My thought process was to take the point of view of the consumer. I wanted to evoke and tap into the feeling when someone realizes they need help visualizing the full potential of their backyard. Then I wanted to do what the website does: inspire the viewer. By showing an unfinished yard with the simple addition of a few products, I believed the viewer could begin to imagine the possibilities and get excited. That's why my first thought was to use a photograph (illustrated in the ad to the right).
At this point, I realized I was missing a golden opportunity to push the website so I replaced the photo image with that of a laptop computer opened to display the addition of the client's products; accomplishing both objectives with one visual.
Having recently attended an Advertising Federation luncheon in which the speaker pointed out the most recent eye-tracking study results, I decided to incorporate this new information into my design.

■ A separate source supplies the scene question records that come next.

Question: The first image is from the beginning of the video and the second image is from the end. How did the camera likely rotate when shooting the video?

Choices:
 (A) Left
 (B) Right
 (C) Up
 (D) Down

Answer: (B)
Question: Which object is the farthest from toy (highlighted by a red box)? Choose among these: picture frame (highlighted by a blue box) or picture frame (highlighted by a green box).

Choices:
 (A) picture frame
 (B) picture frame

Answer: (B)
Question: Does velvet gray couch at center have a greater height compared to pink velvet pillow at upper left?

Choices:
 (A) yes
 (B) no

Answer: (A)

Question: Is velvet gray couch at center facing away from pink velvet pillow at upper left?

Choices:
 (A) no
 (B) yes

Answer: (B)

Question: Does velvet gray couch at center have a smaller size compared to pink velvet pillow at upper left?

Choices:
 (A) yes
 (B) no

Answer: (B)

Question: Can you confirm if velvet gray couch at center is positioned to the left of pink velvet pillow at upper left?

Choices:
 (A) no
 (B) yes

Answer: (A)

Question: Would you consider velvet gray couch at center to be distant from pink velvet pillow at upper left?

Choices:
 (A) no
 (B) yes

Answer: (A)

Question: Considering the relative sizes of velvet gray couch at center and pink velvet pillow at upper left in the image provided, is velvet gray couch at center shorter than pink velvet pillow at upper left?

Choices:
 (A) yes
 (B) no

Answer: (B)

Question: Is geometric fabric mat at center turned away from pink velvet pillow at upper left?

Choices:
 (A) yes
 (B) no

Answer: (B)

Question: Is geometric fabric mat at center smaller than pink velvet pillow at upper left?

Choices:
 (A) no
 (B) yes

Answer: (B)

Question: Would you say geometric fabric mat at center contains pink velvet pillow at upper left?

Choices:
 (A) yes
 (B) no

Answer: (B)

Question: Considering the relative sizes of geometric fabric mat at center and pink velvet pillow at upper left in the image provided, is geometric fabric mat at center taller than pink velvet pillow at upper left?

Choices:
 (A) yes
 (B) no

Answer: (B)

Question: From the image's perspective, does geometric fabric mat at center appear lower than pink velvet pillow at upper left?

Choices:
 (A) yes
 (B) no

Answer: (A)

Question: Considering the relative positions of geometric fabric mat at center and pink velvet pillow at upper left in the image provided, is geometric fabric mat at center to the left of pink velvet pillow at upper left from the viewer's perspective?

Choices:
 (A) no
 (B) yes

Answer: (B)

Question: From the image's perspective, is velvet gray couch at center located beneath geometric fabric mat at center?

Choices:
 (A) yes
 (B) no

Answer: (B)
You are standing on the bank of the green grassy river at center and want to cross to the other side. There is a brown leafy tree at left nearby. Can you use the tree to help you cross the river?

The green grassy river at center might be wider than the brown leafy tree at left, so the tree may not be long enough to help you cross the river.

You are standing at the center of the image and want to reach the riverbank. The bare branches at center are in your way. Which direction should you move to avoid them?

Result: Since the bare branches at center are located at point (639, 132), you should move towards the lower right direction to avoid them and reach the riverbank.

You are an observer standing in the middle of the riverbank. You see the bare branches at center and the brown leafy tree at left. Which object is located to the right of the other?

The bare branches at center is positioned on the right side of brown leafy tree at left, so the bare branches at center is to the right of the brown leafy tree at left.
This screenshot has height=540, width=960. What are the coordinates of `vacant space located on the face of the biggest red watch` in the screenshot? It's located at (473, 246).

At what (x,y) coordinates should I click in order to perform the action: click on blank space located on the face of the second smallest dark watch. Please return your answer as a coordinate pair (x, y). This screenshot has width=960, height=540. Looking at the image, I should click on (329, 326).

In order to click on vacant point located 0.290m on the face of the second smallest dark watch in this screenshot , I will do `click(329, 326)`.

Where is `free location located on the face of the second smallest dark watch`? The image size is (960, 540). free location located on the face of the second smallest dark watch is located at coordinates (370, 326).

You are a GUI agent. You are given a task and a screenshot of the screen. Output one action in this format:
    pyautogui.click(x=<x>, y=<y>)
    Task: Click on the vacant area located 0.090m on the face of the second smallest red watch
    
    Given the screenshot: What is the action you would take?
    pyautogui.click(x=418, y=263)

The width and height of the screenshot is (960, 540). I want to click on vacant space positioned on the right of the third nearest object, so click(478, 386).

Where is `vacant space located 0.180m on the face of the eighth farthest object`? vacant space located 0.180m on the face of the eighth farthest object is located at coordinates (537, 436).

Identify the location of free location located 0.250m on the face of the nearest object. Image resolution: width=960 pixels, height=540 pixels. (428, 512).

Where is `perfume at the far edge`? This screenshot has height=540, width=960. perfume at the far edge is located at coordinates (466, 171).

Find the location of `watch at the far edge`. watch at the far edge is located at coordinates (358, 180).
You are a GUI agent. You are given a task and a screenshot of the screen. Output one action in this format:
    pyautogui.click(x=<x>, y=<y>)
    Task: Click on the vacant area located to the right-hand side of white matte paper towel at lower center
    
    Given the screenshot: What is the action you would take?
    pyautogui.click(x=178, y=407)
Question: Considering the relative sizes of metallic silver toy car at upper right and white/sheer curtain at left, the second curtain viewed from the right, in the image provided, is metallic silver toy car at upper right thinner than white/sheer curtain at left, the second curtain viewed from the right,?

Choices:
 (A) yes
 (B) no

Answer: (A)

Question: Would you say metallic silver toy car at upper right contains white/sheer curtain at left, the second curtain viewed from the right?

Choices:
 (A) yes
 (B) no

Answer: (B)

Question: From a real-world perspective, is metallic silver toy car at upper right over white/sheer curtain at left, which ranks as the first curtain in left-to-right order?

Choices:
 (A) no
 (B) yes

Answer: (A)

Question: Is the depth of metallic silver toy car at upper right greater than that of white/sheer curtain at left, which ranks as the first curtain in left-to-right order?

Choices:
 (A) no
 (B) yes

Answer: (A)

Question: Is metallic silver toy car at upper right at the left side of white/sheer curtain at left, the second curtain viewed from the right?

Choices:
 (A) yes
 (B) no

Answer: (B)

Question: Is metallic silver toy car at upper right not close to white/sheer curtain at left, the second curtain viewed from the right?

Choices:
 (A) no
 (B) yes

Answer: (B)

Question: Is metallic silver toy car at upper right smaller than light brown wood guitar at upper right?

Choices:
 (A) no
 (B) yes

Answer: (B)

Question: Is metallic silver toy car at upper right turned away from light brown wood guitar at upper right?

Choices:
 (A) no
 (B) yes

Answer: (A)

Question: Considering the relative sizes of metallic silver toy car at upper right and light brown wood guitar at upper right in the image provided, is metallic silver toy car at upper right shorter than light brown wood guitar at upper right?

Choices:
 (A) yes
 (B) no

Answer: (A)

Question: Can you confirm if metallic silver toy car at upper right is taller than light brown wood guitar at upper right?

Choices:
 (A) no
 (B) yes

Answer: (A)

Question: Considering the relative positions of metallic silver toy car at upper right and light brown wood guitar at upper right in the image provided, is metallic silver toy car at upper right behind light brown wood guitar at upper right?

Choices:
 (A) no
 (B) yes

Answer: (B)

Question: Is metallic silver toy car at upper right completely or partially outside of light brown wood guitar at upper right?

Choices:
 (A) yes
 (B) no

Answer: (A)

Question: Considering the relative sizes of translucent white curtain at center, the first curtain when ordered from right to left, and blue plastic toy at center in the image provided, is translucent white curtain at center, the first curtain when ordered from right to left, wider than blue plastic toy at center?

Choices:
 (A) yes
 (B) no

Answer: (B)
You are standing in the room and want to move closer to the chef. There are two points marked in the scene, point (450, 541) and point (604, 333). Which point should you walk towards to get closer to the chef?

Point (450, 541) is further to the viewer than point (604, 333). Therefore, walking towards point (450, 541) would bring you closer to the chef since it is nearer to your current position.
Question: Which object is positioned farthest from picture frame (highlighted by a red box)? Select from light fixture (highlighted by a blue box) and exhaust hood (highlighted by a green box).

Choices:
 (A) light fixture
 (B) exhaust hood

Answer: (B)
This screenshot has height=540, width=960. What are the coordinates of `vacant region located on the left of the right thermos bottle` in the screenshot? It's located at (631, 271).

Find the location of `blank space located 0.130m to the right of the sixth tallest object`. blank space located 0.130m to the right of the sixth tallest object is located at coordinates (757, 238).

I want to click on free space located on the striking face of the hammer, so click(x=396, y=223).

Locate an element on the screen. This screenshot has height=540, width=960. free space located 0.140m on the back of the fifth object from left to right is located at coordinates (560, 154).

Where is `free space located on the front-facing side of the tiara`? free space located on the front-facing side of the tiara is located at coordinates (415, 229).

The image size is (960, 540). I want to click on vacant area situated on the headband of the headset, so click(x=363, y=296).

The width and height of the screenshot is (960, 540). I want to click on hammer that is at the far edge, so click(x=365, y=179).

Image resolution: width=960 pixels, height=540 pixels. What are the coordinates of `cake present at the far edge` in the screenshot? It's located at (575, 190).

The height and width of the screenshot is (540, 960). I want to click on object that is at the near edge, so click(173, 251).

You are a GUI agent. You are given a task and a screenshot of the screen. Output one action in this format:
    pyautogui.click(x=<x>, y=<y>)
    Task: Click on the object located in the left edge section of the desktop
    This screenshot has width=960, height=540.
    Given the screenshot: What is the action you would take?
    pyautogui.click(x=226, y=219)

Traditionally, designers place the client's logo in the bottom right or left section of the ad. According to the results of studies, this is referred to the "dead zone".
The speaker also pointed out the average consumer looks at an ad for 2.1 seconds or less. This is a considerably shorter amount of time than in years past and is due greatly in part to the way consumers process digital and online marketing materials. They tend to scan ads versus stop to read everything. So in order to communicate the brand in the ad as fast as possible, I placed the logo at the top of the page, above a straightforward headline that promotes a clear message.